(Collected data)
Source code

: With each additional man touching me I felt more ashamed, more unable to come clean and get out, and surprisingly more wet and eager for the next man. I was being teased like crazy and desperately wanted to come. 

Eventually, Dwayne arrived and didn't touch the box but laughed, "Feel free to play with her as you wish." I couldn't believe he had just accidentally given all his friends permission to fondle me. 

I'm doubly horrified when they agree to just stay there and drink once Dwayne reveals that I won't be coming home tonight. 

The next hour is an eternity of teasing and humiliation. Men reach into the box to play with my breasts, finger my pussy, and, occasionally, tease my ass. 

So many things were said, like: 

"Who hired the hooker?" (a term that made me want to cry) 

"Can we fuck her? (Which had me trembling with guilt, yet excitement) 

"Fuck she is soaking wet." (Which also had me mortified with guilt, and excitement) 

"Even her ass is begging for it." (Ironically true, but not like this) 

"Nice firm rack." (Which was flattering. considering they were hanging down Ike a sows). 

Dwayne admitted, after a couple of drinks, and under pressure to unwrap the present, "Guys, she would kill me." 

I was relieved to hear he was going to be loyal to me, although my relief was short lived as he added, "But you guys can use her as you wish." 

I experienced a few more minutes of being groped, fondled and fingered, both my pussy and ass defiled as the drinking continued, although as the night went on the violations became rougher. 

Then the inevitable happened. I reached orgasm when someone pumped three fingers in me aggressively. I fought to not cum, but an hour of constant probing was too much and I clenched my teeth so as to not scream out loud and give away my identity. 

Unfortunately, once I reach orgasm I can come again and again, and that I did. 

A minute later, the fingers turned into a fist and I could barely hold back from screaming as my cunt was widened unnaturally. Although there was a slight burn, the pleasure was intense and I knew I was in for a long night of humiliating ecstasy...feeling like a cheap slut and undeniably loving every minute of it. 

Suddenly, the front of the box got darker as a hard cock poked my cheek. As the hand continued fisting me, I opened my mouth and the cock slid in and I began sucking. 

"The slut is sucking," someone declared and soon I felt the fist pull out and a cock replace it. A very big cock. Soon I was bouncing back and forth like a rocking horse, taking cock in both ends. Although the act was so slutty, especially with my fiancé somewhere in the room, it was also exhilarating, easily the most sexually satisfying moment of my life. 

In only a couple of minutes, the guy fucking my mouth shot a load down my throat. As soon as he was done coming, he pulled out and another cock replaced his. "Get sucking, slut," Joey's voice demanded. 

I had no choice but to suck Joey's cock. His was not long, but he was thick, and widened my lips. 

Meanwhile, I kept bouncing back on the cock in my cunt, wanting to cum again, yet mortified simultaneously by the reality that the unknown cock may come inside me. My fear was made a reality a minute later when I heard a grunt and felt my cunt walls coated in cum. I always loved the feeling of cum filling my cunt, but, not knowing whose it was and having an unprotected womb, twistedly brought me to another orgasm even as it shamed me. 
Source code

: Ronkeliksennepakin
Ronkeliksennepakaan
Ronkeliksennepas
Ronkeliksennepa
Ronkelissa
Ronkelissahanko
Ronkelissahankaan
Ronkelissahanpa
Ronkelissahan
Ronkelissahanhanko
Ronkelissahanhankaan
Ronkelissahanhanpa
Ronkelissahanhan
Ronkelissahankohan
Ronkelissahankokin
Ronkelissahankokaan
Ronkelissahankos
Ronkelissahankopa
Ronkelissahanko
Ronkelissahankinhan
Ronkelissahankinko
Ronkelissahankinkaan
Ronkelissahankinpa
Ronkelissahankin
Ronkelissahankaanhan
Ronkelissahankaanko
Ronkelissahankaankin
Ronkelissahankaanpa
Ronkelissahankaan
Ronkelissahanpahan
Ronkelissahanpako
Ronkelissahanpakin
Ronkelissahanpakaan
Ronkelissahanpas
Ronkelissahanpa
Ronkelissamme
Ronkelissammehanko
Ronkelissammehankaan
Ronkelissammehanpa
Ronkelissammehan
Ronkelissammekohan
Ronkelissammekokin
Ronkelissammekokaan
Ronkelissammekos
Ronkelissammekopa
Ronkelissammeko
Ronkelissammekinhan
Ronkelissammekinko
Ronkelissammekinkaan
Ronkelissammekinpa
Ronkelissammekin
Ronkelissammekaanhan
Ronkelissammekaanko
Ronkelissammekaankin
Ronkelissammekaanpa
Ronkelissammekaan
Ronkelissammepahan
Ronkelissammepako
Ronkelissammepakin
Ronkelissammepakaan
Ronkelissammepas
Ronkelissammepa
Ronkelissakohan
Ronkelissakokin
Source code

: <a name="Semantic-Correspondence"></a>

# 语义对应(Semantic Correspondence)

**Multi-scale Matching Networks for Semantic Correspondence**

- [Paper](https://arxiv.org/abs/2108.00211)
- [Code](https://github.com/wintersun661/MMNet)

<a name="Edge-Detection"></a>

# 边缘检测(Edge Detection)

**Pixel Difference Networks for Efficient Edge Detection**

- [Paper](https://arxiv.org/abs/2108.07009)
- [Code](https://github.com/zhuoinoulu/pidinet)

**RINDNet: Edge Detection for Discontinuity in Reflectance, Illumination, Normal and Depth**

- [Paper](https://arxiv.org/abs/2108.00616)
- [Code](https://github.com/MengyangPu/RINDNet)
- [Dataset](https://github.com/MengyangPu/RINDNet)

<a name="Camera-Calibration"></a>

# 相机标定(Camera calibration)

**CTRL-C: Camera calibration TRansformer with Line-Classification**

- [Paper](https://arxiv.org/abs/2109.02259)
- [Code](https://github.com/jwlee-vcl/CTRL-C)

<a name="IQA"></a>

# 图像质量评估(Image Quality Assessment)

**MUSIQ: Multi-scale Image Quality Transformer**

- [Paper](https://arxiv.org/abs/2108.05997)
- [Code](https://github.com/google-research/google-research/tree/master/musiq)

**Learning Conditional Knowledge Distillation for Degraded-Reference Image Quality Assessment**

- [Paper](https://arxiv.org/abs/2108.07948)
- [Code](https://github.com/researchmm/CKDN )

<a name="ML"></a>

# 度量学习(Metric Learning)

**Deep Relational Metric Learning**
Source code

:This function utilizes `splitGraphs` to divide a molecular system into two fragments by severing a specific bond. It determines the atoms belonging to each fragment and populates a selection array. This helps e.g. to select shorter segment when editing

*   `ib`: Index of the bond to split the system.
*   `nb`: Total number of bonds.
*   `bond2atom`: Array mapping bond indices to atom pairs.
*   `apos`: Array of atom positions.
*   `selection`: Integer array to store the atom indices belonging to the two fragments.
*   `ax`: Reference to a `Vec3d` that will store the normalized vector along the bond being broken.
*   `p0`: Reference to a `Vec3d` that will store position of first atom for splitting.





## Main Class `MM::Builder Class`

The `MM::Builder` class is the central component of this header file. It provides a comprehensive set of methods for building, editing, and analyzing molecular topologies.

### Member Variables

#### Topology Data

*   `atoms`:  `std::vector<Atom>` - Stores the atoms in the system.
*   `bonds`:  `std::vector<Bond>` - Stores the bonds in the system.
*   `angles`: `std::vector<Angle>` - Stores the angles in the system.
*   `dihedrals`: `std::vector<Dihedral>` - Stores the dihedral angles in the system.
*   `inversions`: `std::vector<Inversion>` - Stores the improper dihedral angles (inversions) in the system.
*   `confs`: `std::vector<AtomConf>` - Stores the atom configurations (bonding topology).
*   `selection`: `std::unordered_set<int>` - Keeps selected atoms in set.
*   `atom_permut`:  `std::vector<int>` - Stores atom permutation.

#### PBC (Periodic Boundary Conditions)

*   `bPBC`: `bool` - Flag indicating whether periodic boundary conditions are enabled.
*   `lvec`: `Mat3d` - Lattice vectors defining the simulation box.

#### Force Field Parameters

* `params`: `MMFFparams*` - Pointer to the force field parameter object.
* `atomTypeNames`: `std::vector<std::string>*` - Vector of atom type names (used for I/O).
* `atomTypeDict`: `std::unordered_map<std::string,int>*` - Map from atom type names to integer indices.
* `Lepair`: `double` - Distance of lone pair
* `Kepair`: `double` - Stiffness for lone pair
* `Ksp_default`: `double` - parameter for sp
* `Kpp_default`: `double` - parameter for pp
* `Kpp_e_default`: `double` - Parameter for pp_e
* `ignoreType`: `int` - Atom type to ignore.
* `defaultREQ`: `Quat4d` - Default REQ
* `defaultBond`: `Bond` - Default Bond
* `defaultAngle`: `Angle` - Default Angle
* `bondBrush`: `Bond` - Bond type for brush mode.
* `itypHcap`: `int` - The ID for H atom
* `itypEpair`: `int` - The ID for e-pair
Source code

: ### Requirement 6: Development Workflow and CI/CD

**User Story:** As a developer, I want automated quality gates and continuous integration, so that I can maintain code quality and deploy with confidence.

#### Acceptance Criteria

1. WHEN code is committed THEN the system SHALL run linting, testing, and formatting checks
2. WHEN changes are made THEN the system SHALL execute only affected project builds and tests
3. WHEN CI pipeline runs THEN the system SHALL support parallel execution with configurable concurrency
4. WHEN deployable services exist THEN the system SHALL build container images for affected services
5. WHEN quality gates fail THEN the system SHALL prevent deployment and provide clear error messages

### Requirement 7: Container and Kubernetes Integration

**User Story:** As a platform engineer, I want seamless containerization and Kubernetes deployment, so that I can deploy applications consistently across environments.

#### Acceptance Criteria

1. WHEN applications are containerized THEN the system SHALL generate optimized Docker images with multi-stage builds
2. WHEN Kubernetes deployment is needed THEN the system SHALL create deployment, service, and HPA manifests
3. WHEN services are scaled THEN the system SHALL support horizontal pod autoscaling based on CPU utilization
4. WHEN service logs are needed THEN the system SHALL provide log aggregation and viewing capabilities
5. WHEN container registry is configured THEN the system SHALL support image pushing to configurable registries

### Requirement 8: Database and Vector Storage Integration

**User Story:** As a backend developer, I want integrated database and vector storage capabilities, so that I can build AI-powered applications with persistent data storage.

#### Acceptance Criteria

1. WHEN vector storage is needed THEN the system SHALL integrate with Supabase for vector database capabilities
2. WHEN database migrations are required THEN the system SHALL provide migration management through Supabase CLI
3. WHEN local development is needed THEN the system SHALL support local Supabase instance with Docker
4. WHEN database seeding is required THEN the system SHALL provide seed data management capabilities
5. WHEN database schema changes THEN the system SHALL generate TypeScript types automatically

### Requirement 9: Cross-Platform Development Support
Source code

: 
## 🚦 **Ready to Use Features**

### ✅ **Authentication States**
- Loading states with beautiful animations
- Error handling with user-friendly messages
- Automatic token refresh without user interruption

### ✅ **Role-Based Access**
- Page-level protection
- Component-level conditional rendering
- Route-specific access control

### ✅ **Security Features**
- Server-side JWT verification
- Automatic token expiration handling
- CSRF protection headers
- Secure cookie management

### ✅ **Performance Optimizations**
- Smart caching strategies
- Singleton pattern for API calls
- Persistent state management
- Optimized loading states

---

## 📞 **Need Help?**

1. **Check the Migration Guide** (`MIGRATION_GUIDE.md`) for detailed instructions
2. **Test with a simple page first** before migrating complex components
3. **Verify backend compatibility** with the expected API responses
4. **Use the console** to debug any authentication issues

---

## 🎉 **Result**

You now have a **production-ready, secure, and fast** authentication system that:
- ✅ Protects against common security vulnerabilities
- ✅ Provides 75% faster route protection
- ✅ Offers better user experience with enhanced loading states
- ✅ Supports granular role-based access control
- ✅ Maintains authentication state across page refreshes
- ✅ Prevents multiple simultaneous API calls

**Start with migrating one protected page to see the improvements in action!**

> **JOB ITEM**
Show all lines in the records above that hold "both".

> **TASK RESULT**
I experienced a few more minutes of being groped, fondled and fingered, both my pussy and ass defiled as the drinking continued, although as the night went on the violations became rougher. 
"The slut is sucking," someone declared and soon I felt the fist pull out and a cock replace it. A very big cock. Soon I was bouncing back and forth like a rocking horse, taking cock in both ends. Although the act was so slutty, especially with my fiancé somewhere in the room, it was also exhilarating, easily the most sexually satisfying moment of my life. 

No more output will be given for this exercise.